The advantage of independent directors

Khabirpour has been at work since October and says she is highly motivated by the challenge. "The size of the group, in a regulatory context where costs are extremely high, is in itself a challenge. Where is the threshold to be a group with a sustainable business plan? The business challenge is exciting. It was interesting for me to understand, with the background I have, how a bank of this size positions itself in the current situation," she explains. "And then obviously, today, everything regulatory is ‘top of the agenda’ at all banks. I think I can try to contribute something in this area."

The board of directors of Mirabaud & Cie (Europe) has a new dynamic. "Until now, the board has consisted of three representatives of the group and has functioned in the same way as in many organisations where there are only in-house representatives: a slightly more formal, theoretical and less practically oriented role than is now the case by opening up to external expertise. I think there will now be a very strong involvement in our work in relation to regulatory governance," says Mouton.
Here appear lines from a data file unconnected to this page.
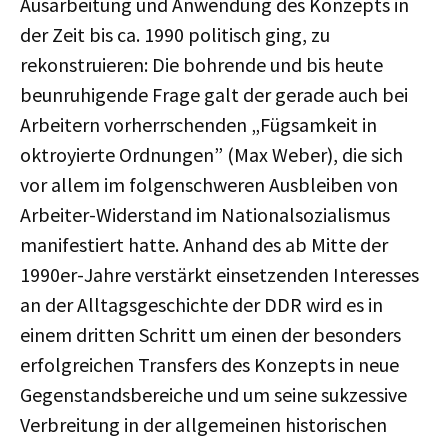
Ausarbeitung und Anwendung des Konzepts in
der Zeit bis ca. 1990 politisch ging, zu
rekonstruieren: Die bohrende und bis heute
beunruhigende Frage galt der gerade auch bei
Arbeitern vorherrschenden „Fügsamkeit in
oktroyierte Ordnungen” (Max Weber), die sich
vor allem im folgenschweren Ausbleiben von
Arbeiter-Widerstand im Nationalsozialismus
manifestiert hatte. Anhand des ab Mitte der
1990er-Jahre verstärkt einsetzenden Interesses
an der Alltagsgeschichte der DDR wird es in
einem dritten Schritt um einen der besonders
erfolgreichen Transfers des Konzepts in neue
Gegenstandsbereiche und um seine sukzessive
Verbreitung in der allgemeinen historischen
"I think in general, governance is a topic at all banks. There is, I think, an awareness in banks that governance and also the role of the board of directors needs to be strengthened. This is not necessarily new, but it is leaving the theoretical sphere to become a ‘market practice’ to bring in external expertise and enrich the quality of governance. The addition of independent directors, even if it is not mandatory for all banks--and it is not for Mirabaud--is a strong sign," states Khabirpour.

Khabirpour says: "the profitability of a bank is also an almost regulatory concern". In her role, she wants to be creative. She aims to find “creativity that combines regulatory compliance and healthy profitability."